C’est une « banale » affaire de violences conjugales. Il tape. Elle pardonne. Il tape à nouveau. Elle lui trouve des circonstances atténuantes, ne dépose pas plainte, ne demande pas réparation. Il comparaît sur demande du Parquet. Elle témoigne pour le défendre. Il prend de la prison ferme. Elle pleure.
Jérôme M., né en 1979 à Kinshasa, est plutôt du genre « grosse baraque ». Agent de sécurité, l’homme se montre sous un jour poli et délicat : « Madame la Présidente, Mesdames les juges, Monsieur le Procureur, oui, j’ai déjà été condamné à six mois de sursis pour des faits similaires en 2005, mais je vous en conjure, ne me jugez pas sur des actes anciens, je suis d’habitude une personne réfléchie et calme ».

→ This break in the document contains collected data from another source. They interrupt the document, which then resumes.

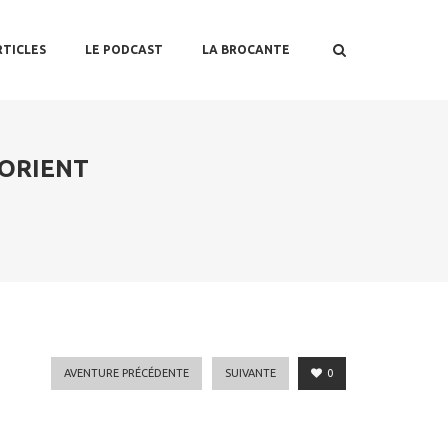
RTICLES
LE PODCAST
LA BROCANTE
LORIENT
AVENTURE PRÉCÉDENTE
SUIVANTE
0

Il est 1h10 du matin ce 11 novembre. Samia rentre chez elle, dans le XIVe arrondissement de Paris, après une soirée passée chez des amis. Jérôme l’attend, ceinturon à la main. Elle tente de s’enfuir, tombe à terre, se heurte le genou. Il la frappe au sol, dans le dos, sur les jambes. Prévenue par le voisinage, la police débarque pour découvrir madame prostrée au sol et Jérôme, furax, son « arme » toujours en main. La ceinture ? « C’était simplement pour lui faire peur…, explique-t-il. Elle est rentrée très tard ce soir-là, or vous savez qu’un violeur rôde actuellement dans le Nord de Paris. Il aurait pu lui arriver quelque chose ». Une œuvre pédagogique, en somme, pour prendre soin de sa compagne.
Présente à l’audience, Samia souffle : « C’est de ma faute, je suis rentrée trop tard, je sais très bien qu’il ne le supporte pas ». La Présidente : « Vous considérez que vous êtes fautive d’avoir subi des violences ? » Samia : « Oui ».
Très en verve, le procureur souligne la « connotation particulière de la ceinture qui rappelle le martinet et la façon dont on corrige une bête ». Il regrette « la position ambivalente de la victime », dont ils ont « malheureusement l’habitude » dans cette 23e chambre. Il rappelle « qu’une femme décède tous les trois jours en France sous les coups de son conjoint » et assure de fait que c’est bien le rôle du parquet « de rappeler à Madame qu’elle est la victime, et non la coupable ». Et de conclure avec un certain panache, face à trois juges femmes et quatre avocates alors présentes dans la salle : « On n’a pas le droit de frapper une femme, même avec une rose ». Samia, elle, pleure. Son Jérôme, elle « l’aime ».
Verdict : deux ans, dont 18 mois avec sursis, avec mandat de dépôt.